Stored data entries:
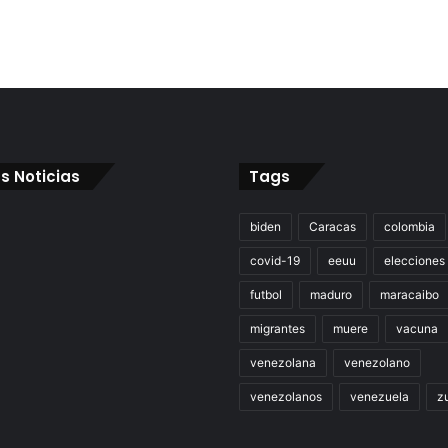
s Noticias
Tags
biden
Caracas
colombia
covid-19
eeuu
elecciones
futbol
maduro
maracaibo
migrantes
muere
vacuna
venezolana
venezolano
venezolanos
venezuela
zu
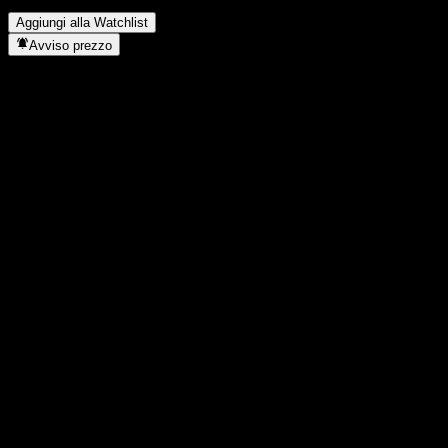
split azionario?
▼
Aggiungi alla Watchlist
Avviso prezzo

■ WHAT YOU SHOULD DO: An exact reproduction of the data is needed, with no pictures included.

■ RESULT BELOW:
s Noticias
Tags
biden
Caracas
colombia
covid-19
eeuu
elecciones
futbol
maduro
maracaibo
migrantes
muere
vacuna
venezolana
venezolano
venezolanos
venezuela
zu
split azionario?
▼
Aggiungi alla Watchlist
Avviso prezzo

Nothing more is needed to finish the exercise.